Result: 12 reviewers across 2 rounds. Round 1 identified 15+ structural issues. After corrections, the north star stabilized. Remaining feedback targets quality improvement (rubrics, timing, vendor diversity), not structural gaps.

Scientific standard: This establishes FACE VALIDITY through expert consensus and begins to establish CONTENT VALIDITY through domain coverage review.


What This Methodology Guarantees

  1. Traceability: Every question traces back to a competency requirement through the chain: skill → zone → topic → track → question.

  2. Completeness criterion: We know when we're done — all applicable cells at capacity, distribution balanced, expert feedback converged.

  3. Reproducibility: Another team following this methodology would arrive at a similar structure (different questions, same shape).

  4. Falsifiability: Each design decision can be challenged:

    • "Is 'quantify' really a distinct skill?" → test with inter-rater study
    • "Should RDMA be excluded from TinyML?" → challenge the physics reason
    • "Is capacity really 5 for recall?" → run the saturation study
  5. Improvability: The methodology is a living process. Expert review already corrected the applicability matrix and proposed new topics. The framework improves without redesign.

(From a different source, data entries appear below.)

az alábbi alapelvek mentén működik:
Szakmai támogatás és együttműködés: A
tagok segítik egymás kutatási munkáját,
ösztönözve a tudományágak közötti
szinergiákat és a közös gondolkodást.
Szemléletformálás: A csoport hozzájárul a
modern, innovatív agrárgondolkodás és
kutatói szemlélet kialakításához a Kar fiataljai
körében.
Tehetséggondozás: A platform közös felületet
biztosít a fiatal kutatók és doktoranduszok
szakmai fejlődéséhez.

What This Methodology Does NOT Guarantee

  1. Construct validity of zones — whether the 11 zones measure truly distinct cognitive competencies requires inter-rater reliability data (Cohen's κ > 0.7) that we do not yet have.

  2. Level calibration — whether L3 questions are actually harder than L2 requires Item Response Theory analysis on candidate response data.

  3. Predictive validity — whether high scores on StaffML predict job performance requires longitudinal outcome data.

  4. Question correctness — LLM-generated questions may contain plausible-but-wrong math. Validation reduces but does not eliminate this risk. Expert verification of a random sample is needed.

These are acknowledged as future work, not swept under the rug.


Summary: The Derivation Chain

What must a Staff engineer demonstrate?
    → 4 atomic skills (task analysis)

How do skills combine in real work?
    → 11 zones (combinatorial lattice, C(4,1)+C(4,2)+1)

What concepts must be tested?
    → 79-86 topics (curated through 3 filters)

Where does each concept have physical meaning?
    → 233 applicable pairs (physics filter, expert-corrected)

How many distinct questions per cell?
    → Variable capacity (empirically bounded)

How are questions constructed?
    → LLM generation → cross-model validation → 19-check QA

How do we know the framework is complete?
    → Expert review convergence (12 reviewers, structural stability)

The corpus size is the LAST number computed, not the first.